* Exercise requirements: Output the records exactly, and drop each picture.

[Start of Attachment]

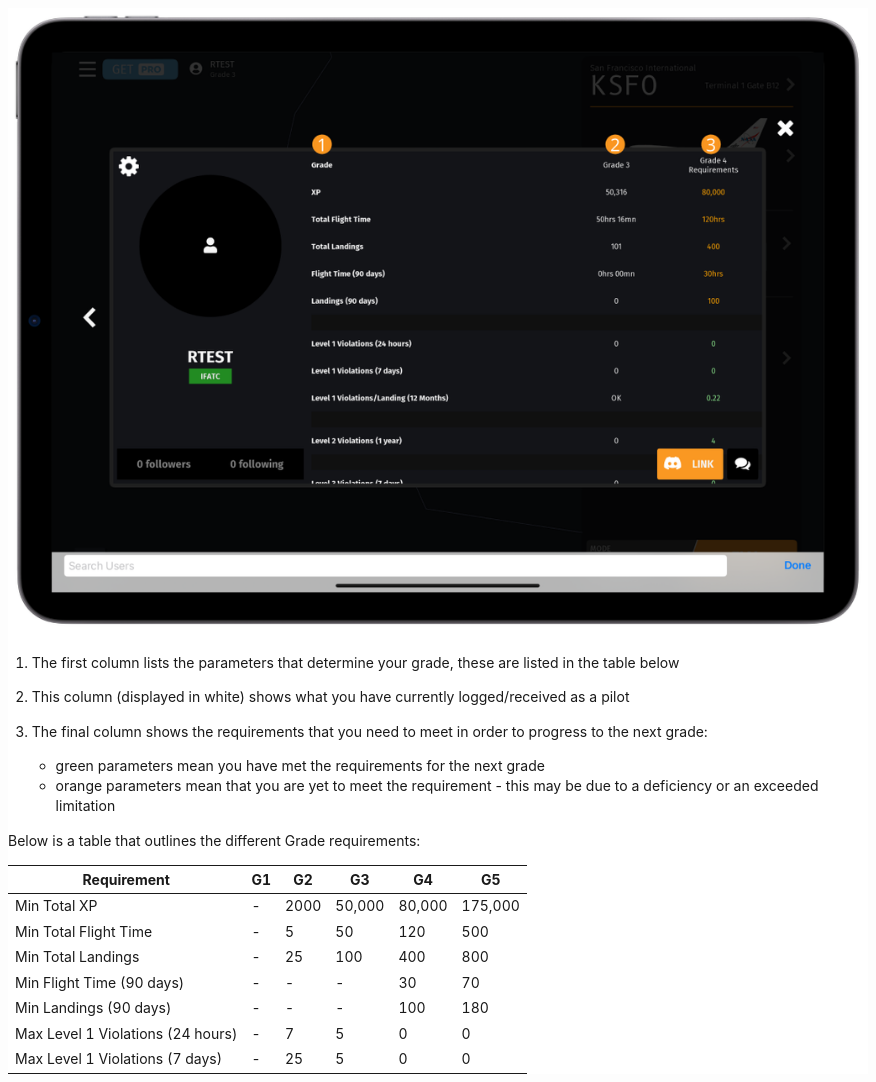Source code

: ![Grade Table](_images/manual/frames/stat-page-243.png)



1. The first column lists the parameters that determine your grade, these are listed in the table below

   

2. This column (displayed in white) shows what you have currently logged/received as a pilot

   

3. The final column shows the requirements that you need to meet in order to progress to the next grade:

   - green parameters mean you have met the requirements for the next grade
   - orange parameters mean that you are yet to meet the requirement - this may be due to a deficiency or an exceeded limitation

   

Below is a table that outlines the different Grade requirements:

| Requirement                                    | G1   | G2   | G3     | G4     | G5      |
| ---------------------------------------------- | ---- | ---- | ------ | ------ | ------- |
| Min Total XP                                   | -    | 2000 | 50,000 | 80,000 | 175,000 |
| Min Total Flight Time                          | -    | 5    | 50     | 120    | 500     |
| Min Total Landings                             | -    | 25   | 100    | 400    | 800     |
| Min Flight Time (90 days)                      | -    | -   | -    | 30     | 70      |
| Min Landings (90 days)                         | -    | -   | -    | 100    | 180     |
| Max Level 1 Violations (24 hours)              | -    | 7    | 5      | 0      | 0       |
| Max Level 1 Violations (7 days)                | -    | 25   | 5      | 0      | 0       |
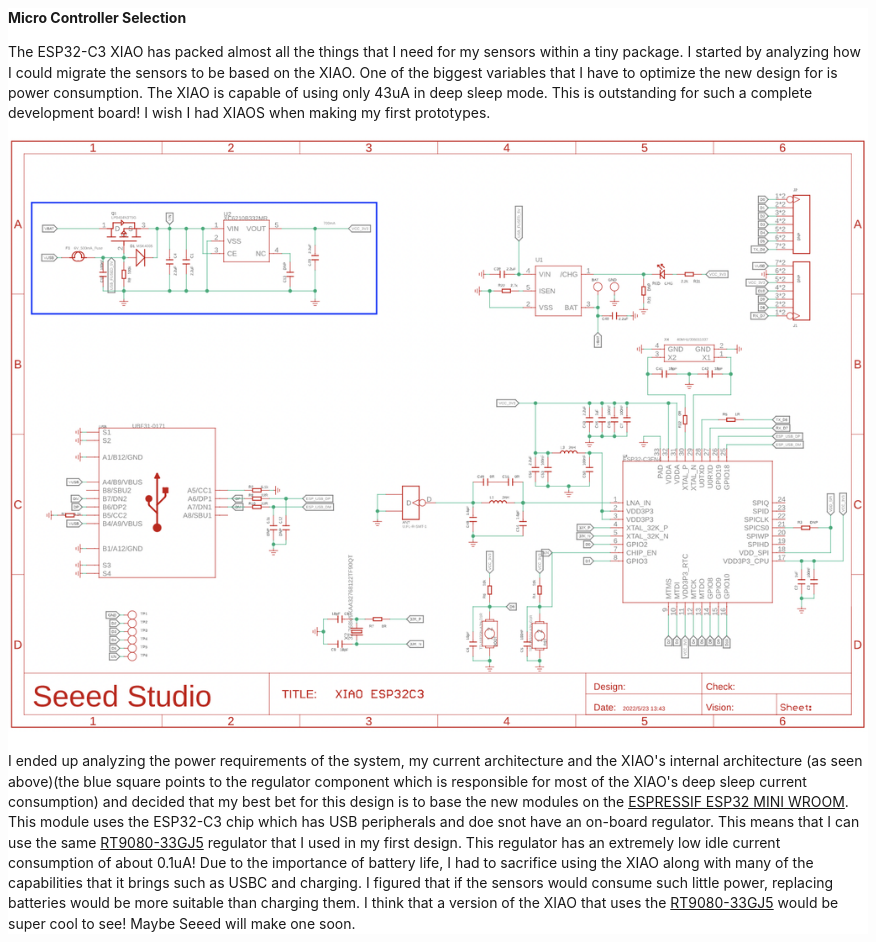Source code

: 
**Micro Controller Selection**

The ESP32-C3 XIAO has packed almost all the things that I need for my sensors within a tiny package. I started by analyzing how I could migrate the sensors to be based on the XIAO. One of the biggest variables that I have to optimize the new design for is power consumption. The XIAO is capable of using only 43uA in deep sleep mode. This is outstanding for such a complete development board! I wish I had XIAOS when making my first prototypes.

![](documents/xiao_schematic.png)

I ended up analyzing the power requirements of the system, my current architecture and the XIAO's internal architecture (as seen above)(the blue square points to the regulator component which is responsible for most of the XIAO's deep sleep current consumption) and decided that my best bet for this design is to base the new modules on the [ESPRESSIF ESP32 MINI WROOM](chrome-extension://oemmndcbldboiebfnladdacbdfmadadm/https://www.espressif.com/sites/default/files/documentation/esp32-c3-mini-1_datasheet_en.pdf). This module uses the ESP32-C3 chip which has USB peripherals and doe snot have an on-board regulator. This means that I can use the same [RT9080-33GJ5](https://www.digikey.com/en/products/detail/richtek-usa-inc/RT9080-33GJ5/6161634?s=N4IgTCBcDaIEoBUCcAGAHCgtAZmwcQCkBWEAXQF8g) regulator that I used in my first design. This regulator has an extremely low idle current consumption of about 0.1uA! Due to the importance of battery life, I had to sacrifice using the XIAO along with many of the capabilities that it brings such as USBC and charging. I figured that if the sensors would consume such little power, replacing batteries would be more suitable than charging them. I think that a version of the XIAO that uses the [RT9080-33GJ5](https://www.digikey.com/en/products/detail/richtek-usa-inc/RT9080-33GJ5/6161634?s=N4IgTCBcDaIEoBUCcAGAHCgtAZmwcQCkBWEAXQF8g) would be super cool to see! Maybe Seeed will make one soon.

[End of Attachment]

* Answer for the task:
Source code

: ![Grade Table](_images/manual/frames/stat-page-243.png)



1. The first column lists the parameters that determine your grade, these are listed in the table below

   

2. This column (displayed in white) shows what you have currently logged/received as a pilot

   

3. The final column shows the requirements that you need to meet in order to progress to the next grade:

   - green parameters mean you have met the requirements for the next grade
   - orange parameters mean that you are yet to meet the requirement - this may be due to a deficiency or an exceeded limitation

   

Below is a table that outlines the different Grade requirements:

| Requirement                                    | G1   | G2   | G3     | G4     | G5      |
| ---------------------------------------------- | ---- | ---- | ------ | ------ | ------- |
| Min Total XP                                   | -    | 2000 | 50,000 | 80,000 | 175,000 |
| Min Total Flight Time                          | -    | 5    | 50     | 120    | 500     |
| Min Total Landings                             | -    | 25   | 100    | 400    | 800     |
| Min Flight Time (90 days)                      | -    | -   | -    | 30     | 70      |
| Min Landings (90 days)                         | -    | -   | -    | 100    | 180     |
| Max Level 1 Violations (24 hours)              | -    | 7    | 5      | 0      | 0       |
| Max Level 1 Violations (7 days)                | -    | 25   | 5      | 0      | 0       |
Source code

: 
**Micro Controller Selection**

The ESP32-C3 XIAO has packed almost all the things that I need for my sensors within a tiny package. I started by analyzing how I could migrate the sensors to be based on the XIAO. One of the biggest variables that I have to optimize the new design for is power consumption. The XIAO is capable of using only 43uA in deep sleep mode. This is outstanding for such a complete development board! I wish I had XIAOS when making my first prototypes.

![](documents/xiao_schematic.png)

I ended up analyzing the power requirements of the system, my current architecture and the XIAO's internal architecture (as seen above)(the blue square points to the regulator component which is responsible for most of the XIAO's deep sleep current consumption) and decided that my best bet for this design is to base the new modules on the [ESPRESSIF ESP32 MINI WROOM](chrome-extension://oemmndcbldboiebfnladdacbdfmadadm/https://www.espressif.com/sites/default/files/documentation/esp32-c3-mini-1_datasheet_en.pdf). This module uses the ESP32-C3 chip which has USB peripherals and doe snot have an on-board regulator. This means that I can use the same [RT9080-33GJ5](https://www.digikey.com/en/products/detail/richtek-usa-inc/RT9080-33GJ5/6161634?s=N4IgTCBcDaIEoBUCcAGAHCgtAZmwcQCkBWEAXQF8g) regulator that I used in my first design. This regulator has an extremely low idle current consumption of about 0.1uA! Due to the importance of battery life, I had to sacrifice using the XIAO along with many of the capabilities that it brings such as USBC and charging. I figured that if the sensors would consume such little power, replacing batteries would be more suitable than charging them. I think that a version of the XIAO that uses the [RT9080-33GJ5](https://www.digikey.com/en/products/detail/richtek-usa-inc/RT9080-33GJ5/6161634?s=N4IgTCBcDaIEoBUCcAGAHCgtAZmwcQCkBWEAXQF8g) would be super cool to see! Maybe Seeed will make one soon.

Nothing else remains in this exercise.